**Exercise details**
Reproduce every record below exactly, without the pictures.

**Data for the task**
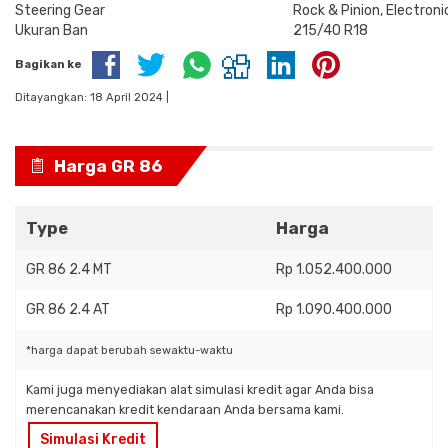
Steering Gear
Rock & Pinion, Electroni
Ukuran Ban
215/40 R18
Bagikan ke
Ditayangkan: 18 April 2024 |
Harga GR 86
Type
Harga
GR 86 2.4 MT
Rp 1.052.400.000
GR 86 2.4 AT
Rp 1.090.400.000
*harga dapat berubah sewaktu-waktu
Kami juga menyediakan alat simulasi kredit agar Anda bisa
merencanakan kredit kendaraan Anda bersama kami.
Simulasi Kredit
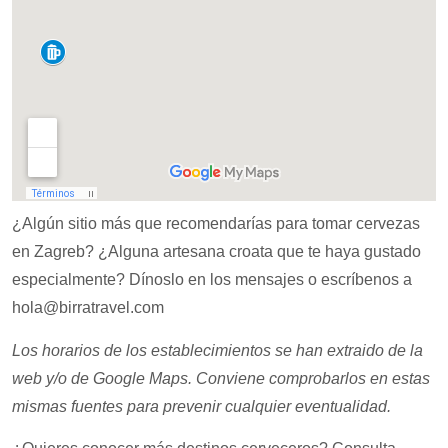
¿Algún sitio más que recomendarías para tomar cervezas
en Zagreb? ¿Alguna artesana croata que te haya gustado
especialmente? Dínoslo en los mensajes o escríbenos a
hola@birratravel.com
Los horarios de los establecimientos se han extraido de la
web y/o de Google Maps. Conviene comprobarlos en estas
mismas fuentes para prevenir cualquier eventualidad.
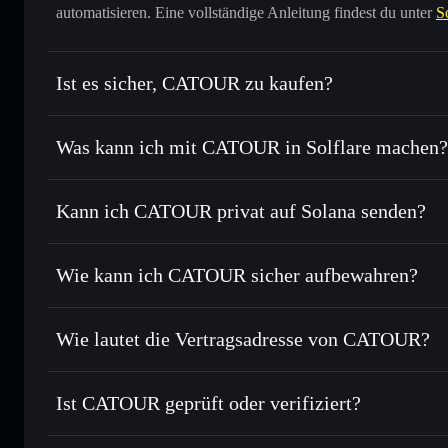
automatisieren. Eine vollständige Anleitung findest du unter
S
Ist es sicher, CATOUR zu kaufen?
CATOUR
nicht verifiziert
Was kann ich mit CATOUR in Solflare machen?
CATOUR
Solflare-Wallet
Kann ich CATOUR privat auf Solana senden?
Sofort tauschen
– handle CATOUR gegen SOL, USDC oder 
Order Routing zum bestmöglichen Kurs
Privacy Aggregato
Limit-Orders setzen
– automatisiere Trades zu deinem Z
Wie kann ich CATOUR sicher aufbewahren?
Durchschnittskosteneffekt nutzen
– Schritt für Schritt 
CATOUR
ni
Privat senden
– übertrage CATOUR, ohne Wallets öffentlich
Solflare
Privacy Aggregators
Wie lautet die Vertragsadresse von CATOUR?
In Echtzeit verfolgen
– überwache Kurs, Volumen, Marktk
Privacy Aggregator
CATOUR
Sicher verwahren
– halte CATOUR in einer nicht verwahre
C94en1fg5A5JXQ12b6i5XK1kuoUvA3v86vve9gbEcMJs
Ist CATOUR geprüft oder verifiziert?
kontrollierst
CATOUR
CATOUR
derzeit nicht veri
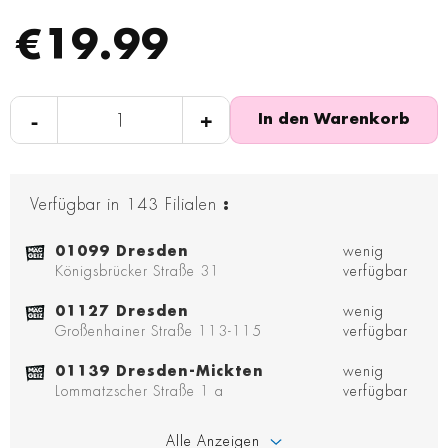
€19.99
-
+
In den Warenkorb
Verfügbar in
143
Filialen
:
01099 Dresden
wenig
Königsbrücker Straße 31
verfügbar
01127 Dresden
wenig
Großenhainer Straße 113-115
verfügbar
01139 Dresden-Mickten
wenig
Lommatzscher Straße 1 a
verfügbar
Alle Anzeigen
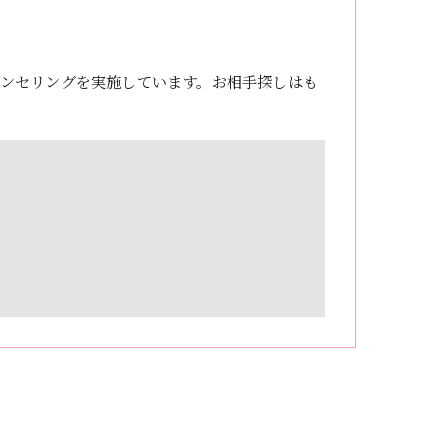
ンセリングを実施しています。お相手探しはも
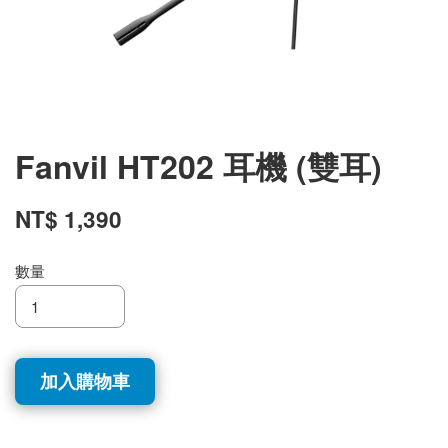
Fanvil HT202 耳機 (雙耳)
NT$ 1,390
數量
加入購物車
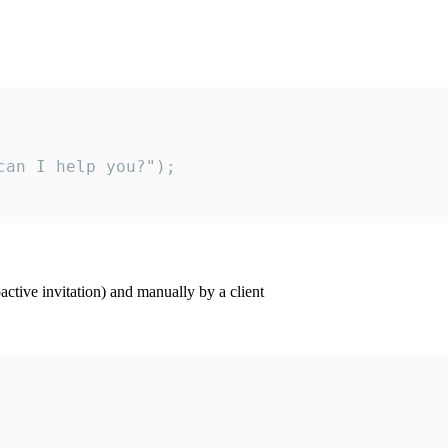
an I help you?");

ctive invitation) and manually by a client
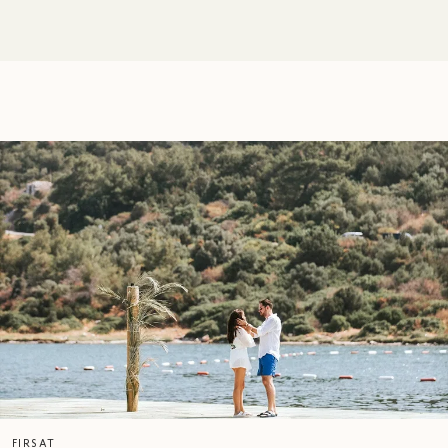
FIRSAT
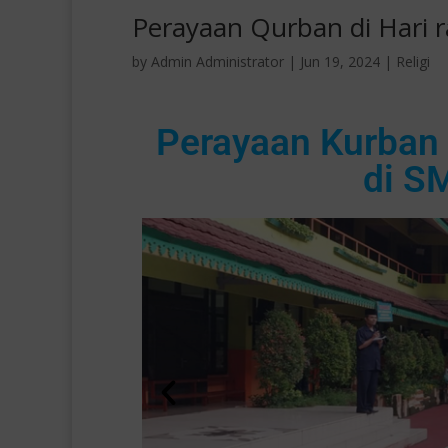
Perayaan Qurban di Hari 
by
Admin Administrator
|
Jun 19, 2024
|
Religi
Perayaan Kurban 
di S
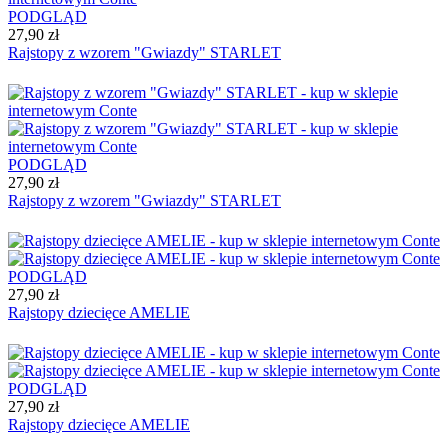
PODGLĄD
27,90 zł
Rajstopy z wzorem "Gwiazdy" STARLET
PODGLĄD
27,90 zł
Rajstopy z wzorem "Gwiazdy" STARLET
PODGLĄD
27,90 zł
Rajstopy dziecięce AMELIE
PODGLĄD
27,90 zł
Rajstopy dziecięce AMELIE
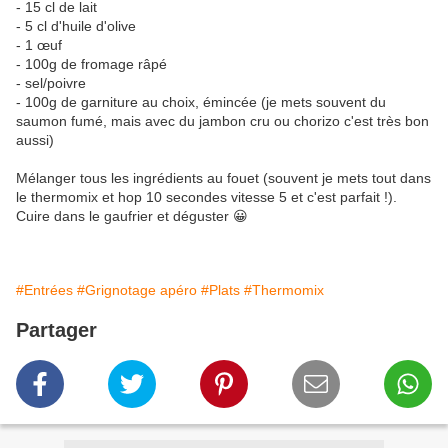
- 15 cl de lait
- 5 cl d'huile d'olive
- 1 œuf
- 100g de fromage râpé
- sel/poivre
- 100g de garniture au choix, émincée (je mets souvent du
saumon fumé, mais avec du jambon cru ou chorizo c'est très bon
aussi)
Mélanger tous les ingrédients au fouet (souvent je mets tout dans
le thermomix et hop 10 secondes vitesse 5 et c'est parfait !).
Cuire dans le gaufrier et déguster 😀
#Entrées
#Grignotage apéro
#Plats
#Thermomix
Partager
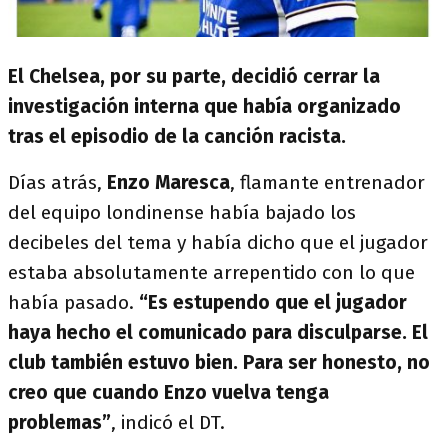
El Chelsea, por su parte, decidió cerrar la
investigación interna que había organizado
tras el episodio de la canción racista.
Días atrás,
Enzo Maresca
, flamante entrenador
del equipo londinense había bajado los
decibeles del tema y había dicho que el jugador
estaba absolutamente arrepentido con lo que
había pasado.
“Es estupendo que el jugador
haya hecho el comunicado para disculparse. El
club también estuvo bien. Para ser honesto, no
creo que cuando Enzo vuelva tenga
problemas”
, indicó el DT.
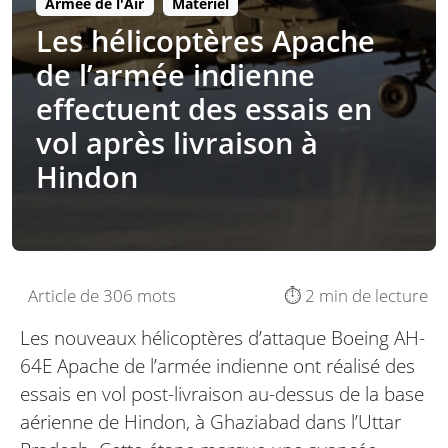
Armée de l'Air
Matériel
Les hélicoptères Apache
de l’armée indienne
effectuent des essais en
vol après livraison à
Hindon
Article de 306 mots
⏱️ 2 min de lecture
Les nouveaux hélicoptères d’attaque Boeing AH-
64E Apache de l’armée indienne ont réalisé des
essais en vol post-livraison au-dessus de la base
aérienne de Hindon, à Ghaziabad dans l’Uttar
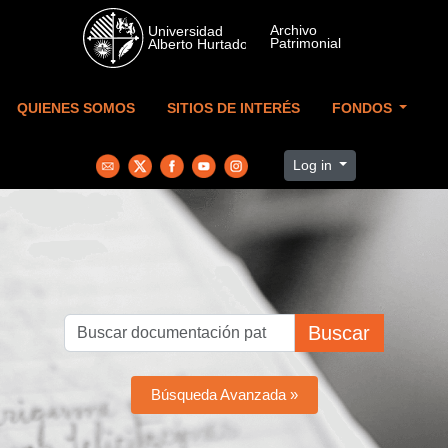
Skip to main content
QUIENES SOMOS
SITIOS DE INTERÉS
FONDOS
Log in
Buscar
Búsqueda Avanzada »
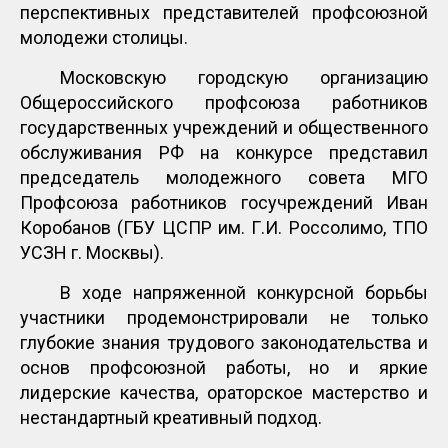
перспективных представителей профсоюзной
молодежи столицы.
Московскую городскую организацию
Общероссийского профсоюза работников
государственных учреждений и общественного
обслуживания РФ на конкурсе представил
председатель молодежного совета МГО
Профсоюза работников госучреждений Иван
Коробанов (ГБУ ЦСПР им. Г.И. Россолимо, ТПО
УСЗН г. Москвы).
В ходе напряженной конкурсной борьбы
участники продемонстрировали не только
глубокие знания трудового законодательства и
основ профсоюзной работы, но и яркие
лидерские качества, ораторское мастерство и
нестандартный креативный подход.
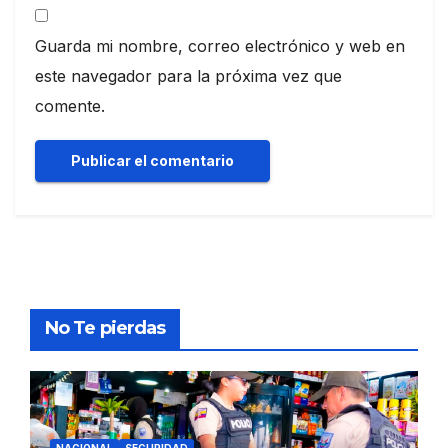
Guarda mi nombre, correo electrónico y web en
este navegador para la próxima vez que
comente.
No Te pierdas
NACIONAL
SEGURIDAD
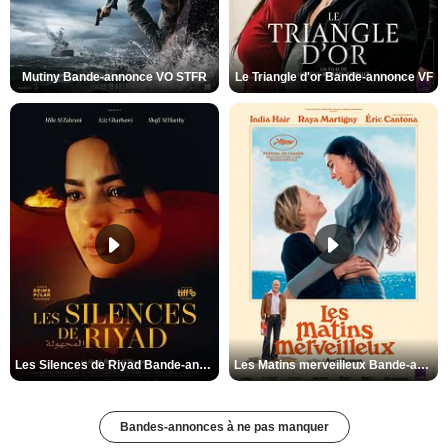
Mutiny Bande-annonce VO STFR
Le Triangle d'or Bande-annonce VF
Les Silences de Riyad Bande-annonce VO STFR
Les Matins merveilleux Bande-annonce VF
Bandes-annonces à ne pas manquer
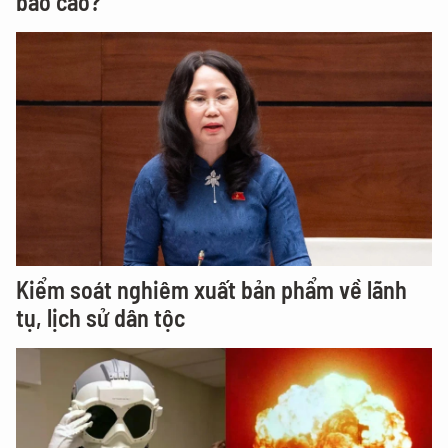
báo cáo?
Kiểm soát nghiêm xuất bản phẩm về lãnh
tụ, lịch sử dân tộc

**Task result**
Steering Gear
Rock & Pinion, Electroni
Ukuran Ban
215/40 R18
Bagikan ke
Ditayangkan: 18 April 2024 |
Harga GR 86
Type
Harga
GR 86 2.4 MT
Rp 1.052.400.000
GR 86 2.4 AT
Rp 1.090.400.000
*harga dapat berubah sewaktu-waktu
Kami juga menyediakan alat simulasi kredit agar Anda bisa
merencanakan kredit kendaraan Anda bersama kami.
Simulasi Kredit
¿Algún sitio más que recomendarías para tomar cervezas
en Zagreb? ¿Alguna artesana croata que te haya gustado
especialmente? Dínoslo en los mensajes o escríbenos a
hola@birratravel.com
Los horarios de los establecimientos se han extraido de la
web y/o de Google Maps. Conviene comprobarlos en estas
mismas fuentes para prevenir cualquier eventualidad.
automatisieren. Eine vollständige Anleitung findest du unter
S
Ist es sicher, CATOUR zu kaufen?
CATOUR
nicht verifiziert
Was kann ich mit CATOUR in Solflare machen?
CATOUR
Solflare-Wallet
Kann ich CATOUR privat auf Solana senden?
Sofort tauschen
– handle CATOUR gegen SOL, USDC oder 
Order Routing zum bestmöglichen Kurs
Privacy Aggregato
Limit-Orders setzen
– automatisiere Trades zu deinem Z
Wie kann ich CATOUR sicher aufbewahren?
Durchschnittskosteneffekt nutzen
– Schritt für Schritt 
CATOUR
ni
Privat senden
– übertrage CATOUR, ohne Wallets öffentlich
Solflare
Privacy Aggregators
Wie lautet die Vertragsadresse von CATOUR?
In Echtzeit verfolgen
– überwache Kurs, Volumen, Marktk
Privacy Aggregator
CATOUR
Sicher verwahren
– halte CATOUR in einer nicht verwahre
C94en1fg5A5JXQ12b6i5XK1kuoUvA3v86vve9gbEcMJs
Ist CATOUR geprüft oder verifiziert?
kontrollierst
CATOUR
CATOUR
derzeit nicht veri
€19.99
-
+
In den Warenkorb
Verfügbar in
143
Filialen
:
01099 Dresden
wenig
Königsbrücker Straße 31
verfügbar
01127 Dresden
wenig
Großenhainer Straße 113-115
verfügbar
01139 Dresden-Mickten
wenig
Lommatzscher Straße 1 a
verfügbar
Alle Anzeigen
ンセリングを実施しています。お相手探しはも
Fanvil HT202 耳機 (雙耳)
NT$ 1,390
數量
加入購物車
an I help you?");

ctive invitation) and manually by a client
FIRSAT
Perayaan Qurban di Hari 
by
Admin Administrator
|
Jun 19, 2024
|
Religi
Perayaan Kurban 
di S
PODGLĄD
27,90 zł
Rajstopy z wzorem "Gwiazdy" STARLET
PODGLĄD
27,90 zł
Rajstopy z wzorem "Gwiazdy" STARLET
PODGLĄD
27,90 zł
Rajstopy dziecięce AMELIE
PODGLĄD
27,90 zł
Rajstopy dziecięce AMELIE
- 15 cl de lait
- 5 cl d'huile d'olive
- 1 œuf
- 100g de fromage râpé
- sel/poivre
- 100g de garniture au choix, émincée (je mets souvent du
saumon fumé, mais avec du jambon cru ou chorizo c'est très bon
aussi)
Mélanger tous les ingrédients au fouet (souvent je mets tout dans
le thermomix et hop 10 secondes vitesse 5 et c'est parfait !).
Cuire dans le gaufrier et déguster 😀
#Entrées
#Grignotage apéro
#Plats
#Thermomix
Partager
El Chelsea, por su parte, decidió cerrar la
investigación interna que había organizado
tras el episodio de la canción racista.
Días atrás,
Enzo Maresca
, flamante entrenador
del equipo londinense había bajado los
decibeles del tema y había dicho que el jugador
estaba absolutamente arrepentido con lo que
había pasado.
“Es estupendo que el jugador
haya hecho el comunicado para disculparse. El
club también estuvo bien. Para ser honesto, no
creo que cuando Enzo vuelva tenga
problemas”
, indicó el DT.
Armée de l'Air
Matériel
Les hélicoptères Apache
de l’armée indienne
effectuent des essais en
vol après livraison à
Hindon
Article de 306 mots
⏱️ 2 min de lecture
Les nouveaux hélicoptères d’attaque Boeing AH-
64E Apache de l’armée indienne ont réalisé des
essais en vol post-livraison au-dessus de la base
aérienne de Hindon, à Ghaziabad dans l’Uttar
Skip to main content
QUIENES SOMOS
SITIOS DE INTERÉS
FONDOS
Log in
Buscar
Búsqueda Avanzada »
перспективных представителей профсоюзной
молодежи столицы.
Московскую городскую организацию
Общероссийского профсоюза работников
государственных учреждений и общественного
обслуживания РФ на конкурсе представил
председатель молодежного совета МГО
Профсоюза работников госучреждений Иван
Коробанов (ГБУ ЦСПР им. Г.И. Россолимо, ТПО
УСЗН г. Москвы).
В ходе напряженной конкурсной борьбы
участники продемонстрировали не только
глубокие знания трудового законодательства и
основ профсоюзной работы, но и яркие
лидерские качества, ораторское мастерство и
нестандартный креативный подход.
Guarda mi nombre, correo electrónico y web en
este navegador para la próxima vez que
comente.
No Te pierdas
NACIONAL
SEGURIDAD
Mutiny Bande-annonce VO STFR
Le Triangle d'or Bande-annonce VF
Les Silences de Riyad Bande-annonce VO STFR
Les Matins merveilleux Bande-annonce VF
Bandes-annonces à ne pas manquer
báo cáo?
Kiểm soát nghiêm xuất bản phẩm về lãnh
tụ, lịch sử dân tộc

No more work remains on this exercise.